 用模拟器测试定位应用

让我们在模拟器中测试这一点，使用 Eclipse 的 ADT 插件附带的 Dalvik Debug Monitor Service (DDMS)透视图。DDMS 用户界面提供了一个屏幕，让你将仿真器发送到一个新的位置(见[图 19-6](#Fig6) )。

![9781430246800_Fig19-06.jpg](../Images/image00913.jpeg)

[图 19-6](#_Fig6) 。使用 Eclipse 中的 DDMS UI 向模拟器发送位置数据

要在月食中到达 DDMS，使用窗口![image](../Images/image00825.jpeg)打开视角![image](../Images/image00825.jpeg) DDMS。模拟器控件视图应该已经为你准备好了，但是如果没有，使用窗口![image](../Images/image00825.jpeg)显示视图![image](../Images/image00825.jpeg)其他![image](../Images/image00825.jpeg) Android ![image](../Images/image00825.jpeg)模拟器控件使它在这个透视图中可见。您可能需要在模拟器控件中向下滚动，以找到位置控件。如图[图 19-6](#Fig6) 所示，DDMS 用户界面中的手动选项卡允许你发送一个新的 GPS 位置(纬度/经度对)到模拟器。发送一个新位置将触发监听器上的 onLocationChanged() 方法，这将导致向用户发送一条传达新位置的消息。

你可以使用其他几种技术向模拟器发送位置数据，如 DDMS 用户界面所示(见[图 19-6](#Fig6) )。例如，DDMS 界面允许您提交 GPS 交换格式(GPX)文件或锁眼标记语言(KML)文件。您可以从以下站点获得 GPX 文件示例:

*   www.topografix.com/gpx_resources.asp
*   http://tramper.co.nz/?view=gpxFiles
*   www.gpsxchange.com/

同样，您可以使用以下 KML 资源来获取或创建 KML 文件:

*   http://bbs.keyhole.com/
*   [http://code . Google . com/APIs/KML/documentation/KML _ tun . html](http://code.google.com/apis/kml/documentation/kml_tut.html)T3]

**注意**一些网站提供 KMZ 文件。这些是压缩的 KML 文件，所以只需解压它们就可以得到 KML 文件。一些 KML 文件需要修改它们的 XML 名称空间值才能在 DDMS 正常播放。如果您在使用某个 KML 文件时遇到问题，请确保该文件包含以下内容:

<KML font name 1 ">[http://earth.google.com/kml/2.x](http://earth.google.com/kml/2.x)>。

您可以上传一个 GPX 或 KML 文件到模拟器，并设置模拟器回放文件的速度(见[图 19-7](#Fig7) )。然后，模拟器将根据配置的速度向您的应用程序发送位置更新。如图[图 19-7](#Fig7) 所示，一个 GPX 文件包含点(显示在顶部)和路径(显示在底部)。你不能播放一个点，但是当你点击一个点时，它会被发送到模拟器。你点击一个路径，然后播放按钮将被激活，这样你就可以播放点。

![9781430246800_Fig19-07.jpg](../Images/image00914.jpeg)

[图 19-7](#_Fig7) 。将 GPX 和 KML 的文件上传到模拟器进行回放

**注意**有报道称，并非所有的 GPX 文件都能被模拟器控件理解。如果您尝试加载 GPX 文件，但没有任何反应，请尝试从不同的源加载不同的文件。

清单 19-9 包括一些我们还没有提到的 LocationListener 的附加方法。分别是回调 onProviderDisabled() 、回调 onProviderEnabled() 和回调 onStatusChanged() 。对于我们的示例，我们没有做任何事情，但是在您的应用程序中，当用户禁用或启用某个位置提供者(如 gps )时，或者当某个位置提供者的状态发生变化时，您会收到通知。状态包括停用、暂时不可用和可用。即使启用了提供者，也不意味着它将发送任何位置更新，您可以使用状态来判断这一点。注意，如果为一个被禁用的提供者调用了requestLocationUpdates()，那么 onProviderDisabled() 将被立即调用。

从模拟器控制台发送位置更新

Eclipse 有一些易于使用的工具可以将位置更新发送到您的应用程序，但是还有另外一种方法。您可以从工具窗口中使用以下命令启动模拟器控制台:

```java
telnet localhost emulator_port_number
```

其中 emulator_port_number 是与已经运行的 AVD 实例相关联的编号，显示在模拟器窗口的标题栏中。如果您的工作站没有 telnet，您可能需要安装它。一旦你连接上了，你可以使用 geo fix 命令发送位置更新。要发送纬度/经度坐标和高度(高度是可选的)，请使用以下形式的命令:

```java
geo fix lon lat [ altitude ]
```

INSTRUCTIONS FOR THE TASK —
All lines from the one containing "Eclipse 有一些易于使" down to the final line above are to be restated word for word; leave out the rest.

RESPONSE TO THIS EXERCISE —
Eclipse 有一些易于使用的工具可以将位置更新发送到您的应用程序，但是还有另外一种方法。您可以从工具窗口中使用以下命令启动模拟器控制台:

```java
telnet localhost emulator_port_number
```

其中 emulator_port_number 是与已经运行的 AVD 实例相关联的编号，显示在模拟器窗口的标题栏中。如果您的工作站没有 telnet，您可能需要安装它。一旦你连接上了，你可以使用 geo fix 命令发送位置更新。要发送纬度/经度坐标和高度(高度是可选的)，请使用以下形式的命令:

```java
geo fix lon lat [ altitude ]
```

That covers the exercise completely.